Görüldüğü gibi ayetlerin akışı, Hz. Lût'a
bu gelenlerin kendilerinin melekler olduğunu, Allah'ın
vaadini doğrulamak ve melekler indiklerinde azabın
gecikmeden meydana geleceği gerçeğini vurgulamak için
kavminin kuşkuyla baktığı azabı, yani günahlarından
dolayı yakalanıp yok edilmeleri azabını gerçekleştirmek
üzere geldiklerini beklemeden haber verdiklerini dile getiriyor.
Lût "Siz benim tanımadığım
kimselersiniz" dedi."
Gelişlerinden sıkıldığının
ifadesi olarak söylüyor bunu. Çünkü o kavmini biliyor. Bu
misafirlere neler yapmaya yelteneceklerini çok iyi biliyor.
Üstelik kendisi kavminin arasında yalnız biridir.

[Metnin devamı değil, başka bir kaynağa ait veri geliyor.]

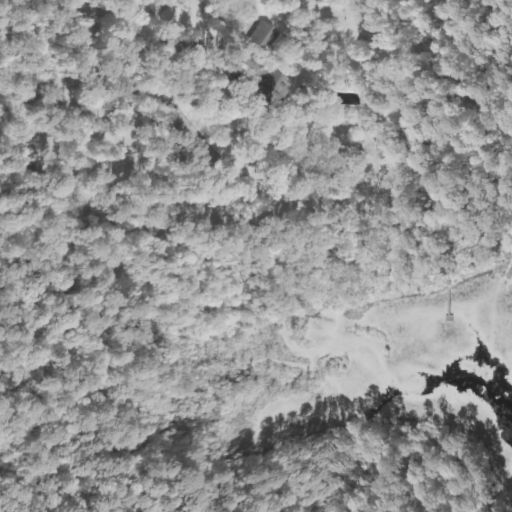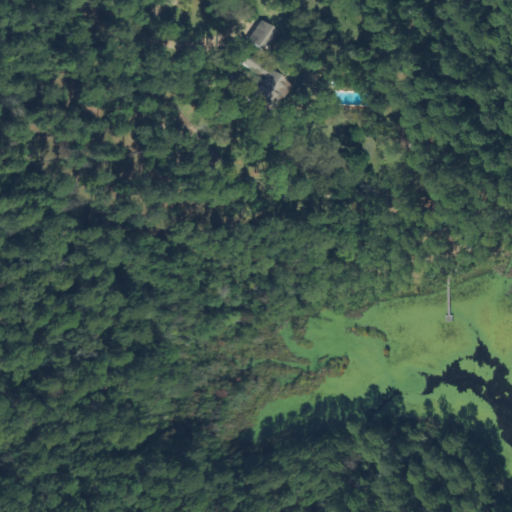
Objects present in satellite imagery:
building: (259, 37)
building: (253, 85)
road: (196, 127)
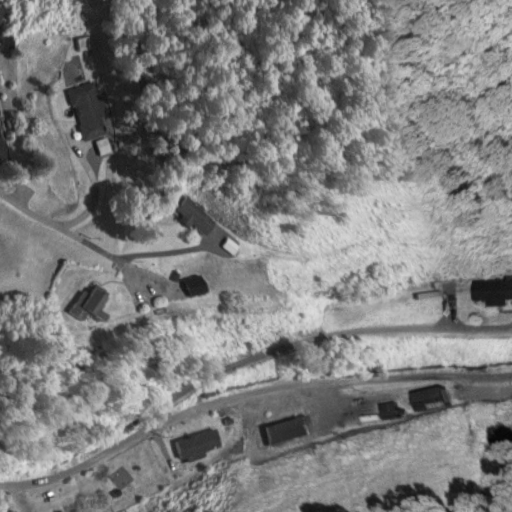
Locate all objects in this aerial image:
building: (88, 113)
building: (0, 141)
building: (190, 218)
road: (78, 238)
building: (189, 287)
building: (492, 293)
building: (78, 303)
building: (430, 401)
road: (256, 409)
building: (297, 434)
building: (196, 445)
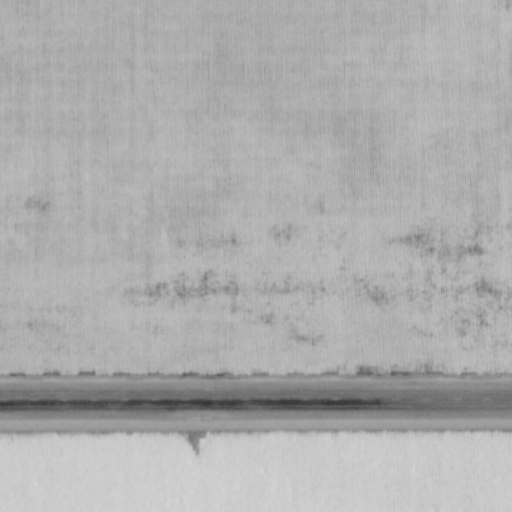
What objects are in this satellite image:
road: (256, 407)
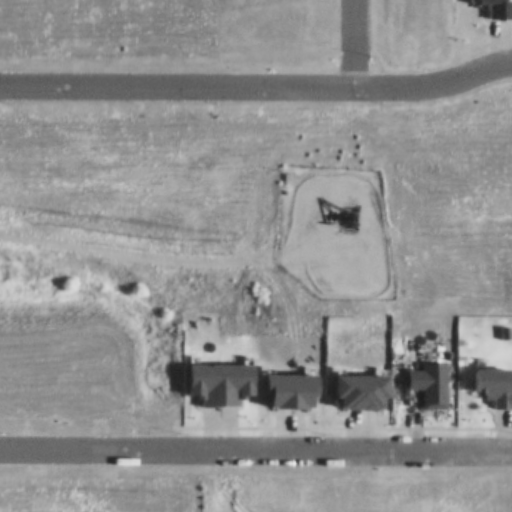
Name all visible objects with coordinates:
road: (350, 45)
road: (258, 89)
road: (158, 257)
road: (255, 450)
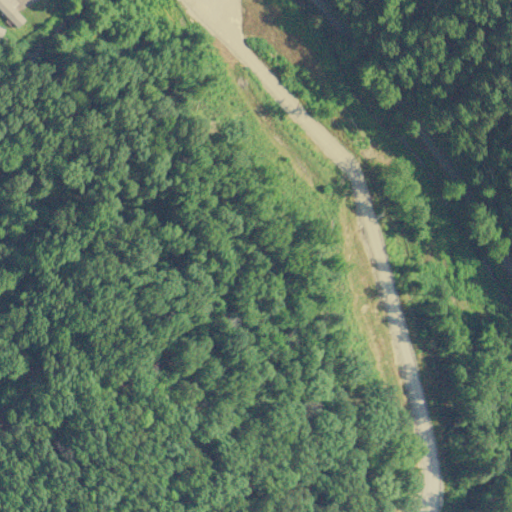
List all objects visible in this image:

Çünkü onlar sapık ve iğrenç kimselerdir... Siz
yabancı kimselersiniz. Sizin gibilere neler
yaptıkları dillere destan olan kimselerin
yaşadığı bu beldeye gelişiniz doğru
bir şey değildir.
"Onlar dediler ki; "Biz sana
soydaşlarının kuşku ile
karşıladıkları ilahi azabı haber vermeye
geldik."
"Sana gerçeği getirdik, kesinlikle doğru söylüyoruz."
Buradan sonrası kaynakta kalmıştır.